WHAT IS BEING ASKED :: Return the records below word for word, line for line, but leave out the pictures.

RECORDS SUPPLIED ::
◆ ◆ ◆ ◆ ◆ ◆ ◆

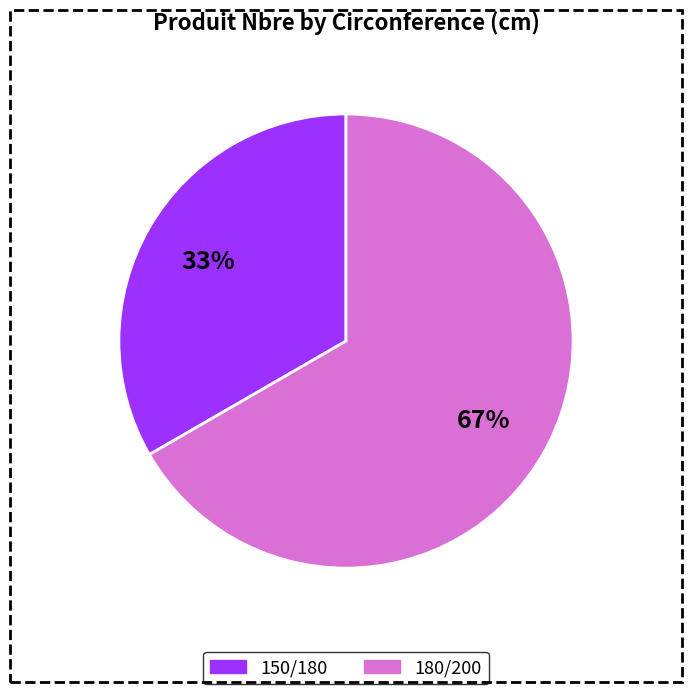

Is there a majority slice in this chart?

Yes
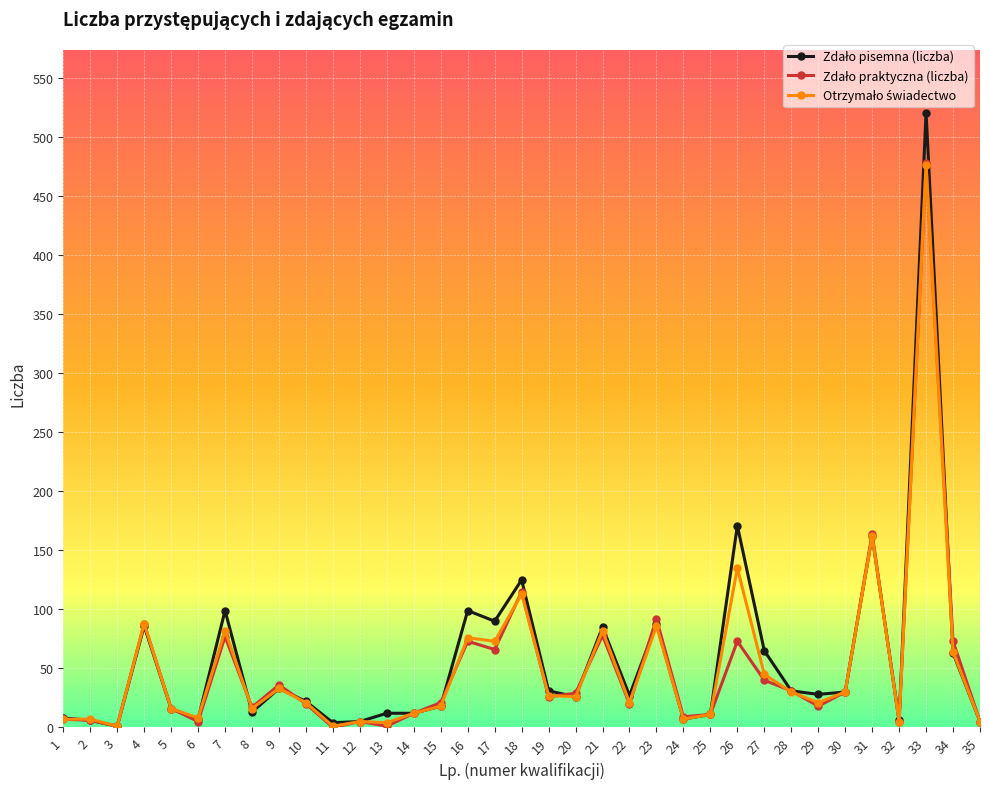

How many lines are shown in the chart?

3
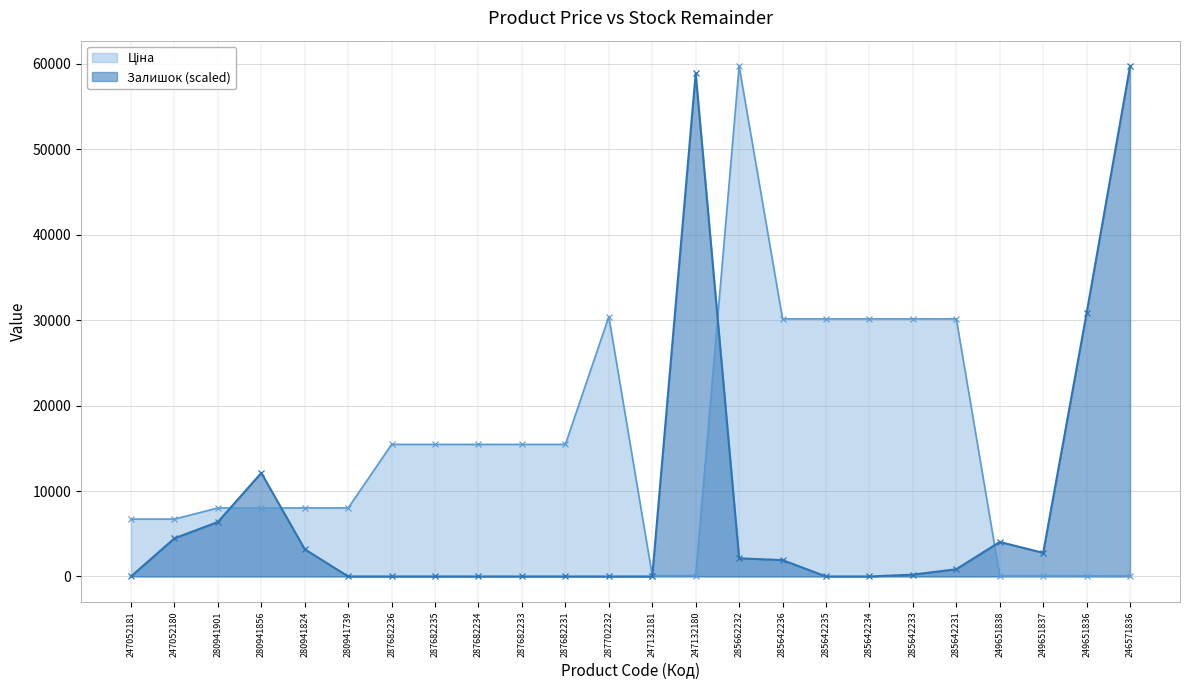

What is the minimum value for Ціна?

62.6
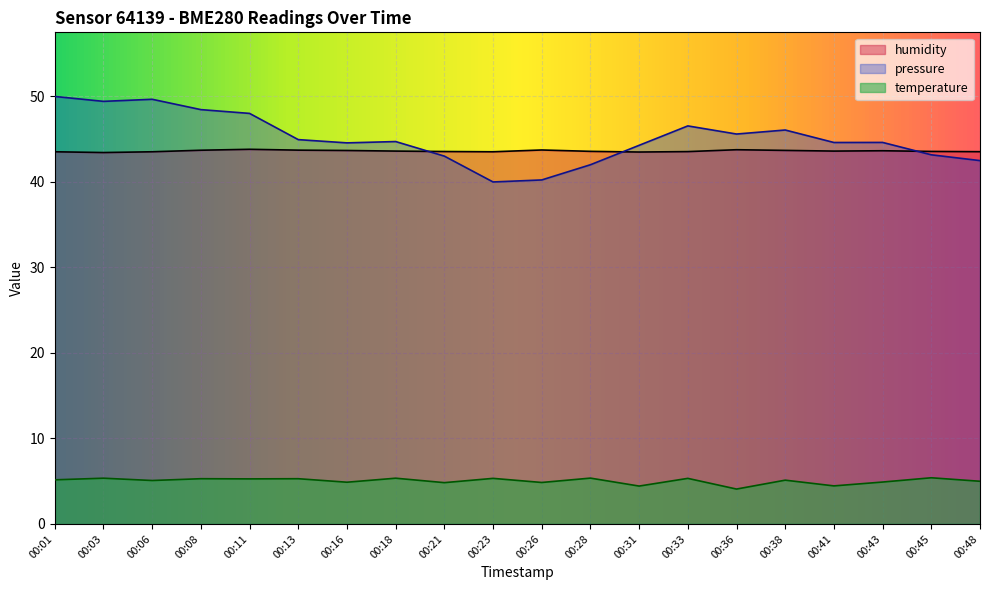

How many humidity values are between 43 and 44?

20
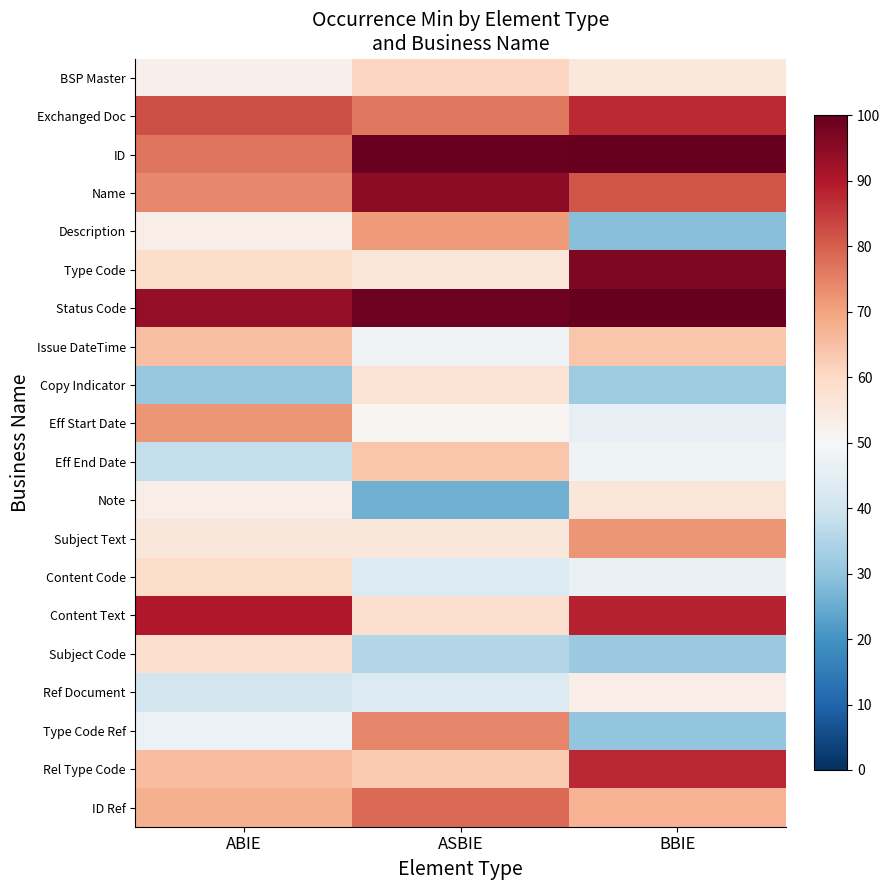

Reading right to left, what are all the values shown in this chart?

BSP Master: BBIE=55.1	ASBIE=60.8	ABIE=52.4
Exchanged Doc: BBIE=87.3	ASBIE=76.2	ABIE=82.2
ID: BBIE=100.0	ASBIE=99.6	ABIE=76.9
Name: BBIE=81.4	ASBIE=94.6	ABIE=74.2
Description: BBIE=28.6	ASBIE=71.3	ABIE=53.4
Type Code: BBIE=96.6	ASBIE=56.0	ABIE=59.4
Status Code: BBIE=100.0	ASBIE=98.5	ABIE=93.9
Issue DateTime: BBIE=64.0	ASBIE=48.1	ABIE=65.0
Copy Indicator: BBIE=32.2	ASBIE=57.0	ABIE=30.9
Eff Start Date: BBIE=45.7	ASBIE=51.1	ABIE=72.2
Eff End Date: BBIE=47.8	ASBIE=63.7	ABIE=38.2
Note: BBIE=55.9	ASBIE=25.9	ABIE=53.4
Subject Text: BBIE=72.2	ASBIE=55.8	ABIE=55.6
Content Code: BBIE=46.9	ASBIE=43.0	ABIE=59.1
Content Text: BBIE=88.3	ASBIE=58.0	ABIE=89.9
Subject Code: BBIE=31.4	ASBIE=35.5	ABIE=58.5
Ref Document: BBIE=53.5	ASBIE=43.2	ABIE=40.8
Type Code Ref: BBIE=30.1	ASBIE=74.4	ABIE=46.9
Rel Type Code: BBIE=87.7	ASBIE=63.1	ABIE=65.4
ID Ref: BBIE=67.2	ASBIE=78.3	ABIE=67.7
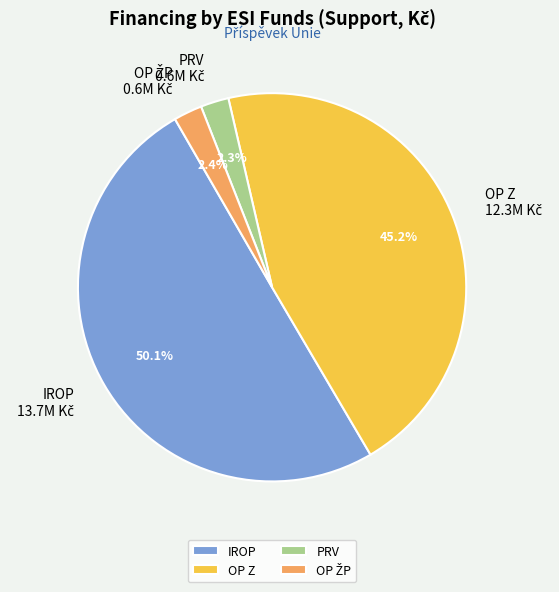

Which slice represents more than half of the pie?

IROP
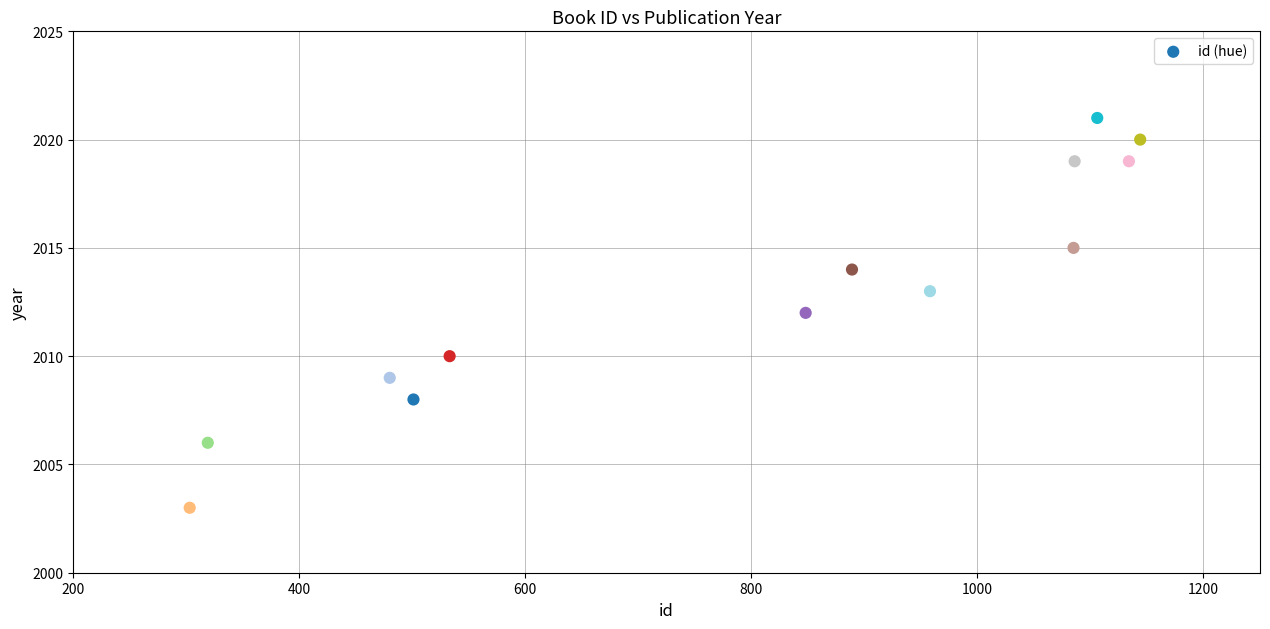

What is the range of Y values (max minus min)?

18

◆ ◆ ◆ ◆ ◆ ◆ ◆

SOLVED EXERCISE ::
Is there a majority slice in this chart?

Yes

How many lines are shown in the chart?

3

What is the minimum value for Ціна?

62.6

How many humidity values are between 43 and 44?

20

Reading right to left, what are all the values shown in this chart?

BSP Master: BBIE=55.1	ASBIE=60.8	ABIE=52.4
Exchanged Doc: BBIE=87.3	ASBIE=76.2	ABIE=82.2
ID: BBIE=100.0	ASBIE=99.6	ABIE=76.9
Name: BBIE=81.4	ASBIE=94.6	ABIE=74.2
Description: BBIE=28.6	ASBIE=71.3	ABIE=53.4
Type Code: BBIE=96.6	ASBIE=56.0	ABIE=59.4
Status Code: BBIE=100.0	ASBIE=98.5	ABIE=93.9
Issue DateTime: BBIE=64.0	ASBIE=48.1	ABIE=65.0
Copy Indicator: BBIE=32.2	ASBIE=57.0	ABIE=30.9
Eff Start Date: BBIE=45.7	ASBIE=51.1	ABIE=72.2
Eff End Date: BBIE=47.8	ASBIE=63.7	ABIE=38.2
Note: BBIE=55.9	ASBIE=25.9	ABIE=53.4
Subject Text: BBIE=72.2	ASBIE=55.8	ABIE=55.6
Content Code: BBIE=46.9	ASBIE=43.0	ABIE=59.1
Content Text: BBIE=88.3	ASBIE=58.0	ABIE=89.9
Subject Code: BBIE=31.4	ASBIE=35.5	ABIE=58.5
Ref Document: BBIE=53.5	ASBIE=43.2	ABIE=40.8
Type Code Ref: BBIE=30.1	ASBIE=74.4	ABIE=46.9
Rel Type Code: BBIE=87.7	ASBIE=63.1	ABIE=65.4
ID Ref: BBIE=67.2	ASBIE=78.3	ABIE=67.7

Which slice represents more than half of the pie?

IROP

What is the range of Y values (max minus min)?

18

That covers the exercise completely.